(What you should do): Reproduce precisely the lines between the start of the data below and the line with "Soziale Verantwortung und Nachhaltigkeit", both included.

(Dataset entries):
::::::::::
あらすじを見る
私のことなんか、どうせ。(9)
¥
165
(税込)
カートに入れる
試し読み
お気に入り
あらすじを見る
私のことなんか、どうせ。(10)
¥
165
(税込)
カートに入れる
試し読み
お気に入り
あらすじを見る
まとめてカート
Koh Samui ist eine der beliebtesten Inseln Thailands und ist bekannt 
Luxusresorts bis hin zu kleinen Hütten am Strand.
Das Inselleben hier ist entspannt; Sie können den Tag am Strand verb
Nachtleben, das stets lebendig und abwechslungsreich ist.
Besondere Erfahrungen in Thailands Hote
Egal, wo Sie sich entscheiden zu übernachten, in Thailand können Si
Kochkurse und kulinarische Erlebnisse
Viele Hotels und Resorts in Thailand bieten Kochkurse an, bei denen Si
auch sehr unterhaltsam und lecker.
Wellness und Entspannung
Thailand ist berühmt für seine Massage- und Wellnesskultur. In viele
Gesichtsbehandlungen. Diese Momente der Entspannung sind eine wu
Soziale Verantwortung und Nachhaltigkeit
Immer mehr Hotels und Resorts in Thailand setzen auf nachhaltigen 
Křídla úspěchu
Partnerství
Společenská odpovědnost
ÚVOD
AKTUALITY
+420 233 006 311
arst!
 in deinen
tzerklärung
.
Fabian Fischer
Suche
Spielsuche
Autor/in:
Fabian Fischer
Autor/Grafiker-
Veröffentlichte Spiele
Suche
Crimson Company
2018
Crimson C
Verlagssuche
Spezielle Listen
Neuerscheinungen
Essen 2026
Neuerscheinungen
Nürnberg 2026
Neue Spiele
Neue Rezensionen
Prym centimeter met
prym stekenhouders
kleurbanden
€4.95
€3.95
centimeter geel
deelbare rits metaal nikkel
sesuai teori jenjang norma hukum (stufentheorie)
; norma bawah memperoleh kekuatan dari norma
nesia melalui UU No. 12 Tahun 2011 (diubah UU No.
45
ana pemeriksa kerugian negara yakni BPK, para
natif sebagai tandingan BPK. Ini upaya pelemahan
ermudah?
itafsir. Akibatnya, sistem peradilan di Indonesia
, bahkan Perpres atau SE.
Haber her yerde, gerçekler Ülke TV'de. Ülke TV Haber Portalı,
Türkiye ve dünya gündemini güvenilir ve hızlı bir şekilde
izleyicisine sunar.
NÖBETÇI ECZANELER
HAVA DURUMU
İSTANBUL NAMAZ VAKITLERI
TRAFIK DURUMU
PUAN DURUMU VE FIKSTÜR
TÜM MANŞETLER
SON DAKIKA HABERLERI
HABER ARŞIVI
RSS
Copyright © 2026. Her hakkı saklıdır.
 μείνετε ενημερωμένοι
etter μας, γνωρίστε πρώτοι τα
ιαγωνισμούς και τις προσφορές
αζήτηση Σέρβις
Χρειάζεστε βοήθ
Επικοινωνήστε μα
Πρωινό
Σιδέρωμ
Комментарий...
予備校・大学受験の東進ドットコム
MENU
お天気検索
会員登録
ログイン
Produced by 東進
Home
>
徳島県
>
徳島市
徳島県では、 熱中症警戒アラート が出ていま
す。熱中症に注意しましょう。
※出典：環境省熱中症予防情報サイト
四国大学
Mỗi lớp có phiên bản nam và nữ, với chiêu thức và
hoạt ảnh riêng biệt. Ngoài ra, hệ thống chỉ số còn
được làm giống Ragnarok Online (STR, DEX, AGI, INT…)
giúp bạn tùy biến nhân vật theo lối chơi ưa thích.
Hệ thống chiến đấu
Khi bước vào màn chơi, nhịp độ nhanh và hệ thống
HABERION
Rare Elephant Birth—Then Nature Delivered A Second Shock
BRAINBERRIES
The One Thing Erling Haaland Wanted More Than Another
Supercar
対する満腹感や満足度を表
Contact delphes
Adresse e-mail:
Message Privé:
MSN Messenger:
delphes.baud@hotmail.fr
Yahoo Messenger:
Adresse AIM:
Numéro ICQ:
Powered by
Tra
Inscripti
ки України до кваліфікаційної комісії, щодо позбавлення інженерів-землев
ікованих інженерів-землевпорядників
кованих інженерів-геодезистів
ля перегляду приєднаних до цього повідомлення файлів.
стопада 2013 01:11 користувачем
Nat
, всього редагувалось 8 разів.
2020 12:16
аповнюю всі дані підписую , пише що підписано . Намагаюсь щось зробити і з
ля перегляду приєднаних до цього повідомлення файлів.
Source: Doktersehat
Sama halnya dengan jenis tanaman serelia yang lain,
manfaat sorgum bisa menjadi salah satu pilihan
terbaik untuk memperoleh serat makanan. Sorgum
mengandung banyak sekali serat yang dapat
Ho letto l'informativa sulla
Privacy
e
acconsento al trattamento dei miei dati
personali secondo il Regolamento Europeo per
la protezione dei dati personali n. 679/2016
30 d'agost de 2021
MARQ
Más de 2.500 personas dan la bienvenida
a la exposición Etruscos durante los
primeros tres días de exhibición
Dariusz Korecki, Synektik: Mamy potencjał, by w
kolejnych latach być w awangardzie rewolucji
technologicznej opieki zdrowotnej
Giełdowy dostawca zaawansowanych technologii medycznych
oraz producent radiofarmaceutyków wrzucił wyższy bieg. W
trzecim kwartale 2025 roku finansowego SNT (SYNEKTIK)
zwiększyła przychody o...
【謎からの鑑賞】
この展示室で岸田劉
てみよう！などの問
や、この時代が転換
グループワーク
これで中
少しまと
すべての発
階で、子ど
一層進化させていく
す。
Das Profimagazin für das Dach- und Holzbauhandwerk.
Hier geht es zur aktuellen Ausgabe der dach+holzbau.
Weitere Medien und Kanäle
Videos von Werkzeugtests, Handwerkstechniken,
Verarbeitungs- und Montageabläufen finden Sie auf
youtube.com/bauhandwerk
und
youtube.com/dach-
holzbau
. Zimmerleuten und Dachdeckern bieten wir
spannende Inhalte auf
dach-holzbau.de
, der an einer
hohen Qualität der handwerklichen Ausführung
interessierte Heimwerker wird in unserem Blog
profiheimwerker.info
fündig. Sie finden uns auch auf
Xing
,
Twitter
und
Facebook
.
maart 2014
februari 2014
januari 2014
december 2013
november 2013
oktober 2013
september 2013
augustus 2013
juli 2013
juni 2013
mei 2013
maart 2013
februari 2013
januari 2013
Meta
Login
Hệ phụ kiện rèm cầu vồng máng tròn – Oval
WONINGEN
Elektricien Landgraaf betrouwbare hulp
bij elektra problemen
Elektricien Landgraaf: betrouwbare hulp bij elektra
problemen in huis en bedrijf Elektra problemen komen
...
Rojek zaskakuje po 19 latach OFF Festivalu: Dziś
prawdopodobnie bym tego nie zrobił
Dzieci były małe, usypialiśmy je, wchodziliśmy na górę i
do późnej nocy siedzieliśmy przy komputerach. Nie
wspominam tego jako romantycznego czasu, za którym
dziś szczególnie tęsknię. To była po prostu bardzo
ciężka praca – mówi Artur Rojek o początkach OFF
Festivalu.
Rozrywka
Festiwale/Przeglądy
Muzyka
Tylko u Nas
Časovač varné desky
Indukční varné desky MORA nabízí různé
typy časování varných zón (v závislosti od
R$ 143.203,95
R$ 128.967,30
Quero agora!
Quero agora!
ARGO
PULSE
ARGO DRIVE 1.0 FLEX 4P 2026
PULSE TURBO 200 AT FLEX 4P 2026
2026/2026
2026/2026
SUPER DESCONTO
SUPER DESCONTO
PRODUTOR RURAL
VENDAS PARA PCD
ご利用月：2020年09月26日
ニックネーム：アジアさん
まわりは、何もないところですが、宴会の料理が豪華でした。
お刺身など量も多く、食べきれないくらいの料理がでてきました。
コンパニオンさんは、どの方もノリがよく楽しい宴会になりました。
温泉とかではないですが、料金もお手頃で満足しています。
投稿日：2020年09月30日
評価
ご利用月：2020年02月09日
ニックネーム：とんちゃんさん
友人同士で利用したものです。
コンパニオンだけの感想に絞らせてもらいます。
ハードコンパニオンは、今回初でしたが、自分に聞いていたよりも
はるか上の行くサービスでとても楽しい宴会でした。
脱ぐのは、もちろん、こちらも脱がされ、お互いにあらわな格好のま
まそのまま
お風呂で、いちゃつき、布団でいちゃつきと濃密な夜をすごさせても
::::::::::
(Answer section):
あらすじを見る
私のことなんか、どうせ。(9)
¥
165
(税込)
カートに入れる
試し読み
お気に入り
あらすじを見る
私のことなんか、どうせ。(10)
¥
165
(税込)
カートに入れる
試し読み
お気に入り
あらすじを見る
まとめてカート
Koh Samui ist eine der beliebtesten Inseln Thailands und ist bekannt 
Luxusresorts bis hin zu kleinen Hütten am Strand.
Das Inselleben hier ist entspannt; Sie können den Tag am Strand verb
Nachtleben, das stets lebendig und abwechslungsreich ist.
Besondere Erfahrungen in Thailands Hote
Egal, wo Sie sich entscheiden zu übernachten, in Thailand können Si
Kochkurse und kulinarische Erlebnisse
Viele Hotels und Resorts in Thailand bieten Kochkurse an, bei denen Si
auch sehr unterhaltsam und lecker.
Wellness und Entspannung
Thailand ist berühmt für seine Massage- und Wellnesskultur. In viele
Gesichtsbehandlungen. Diese Momente der Entspannung sind eine wu
Soziale Verantwortung und Nachhaltigkeit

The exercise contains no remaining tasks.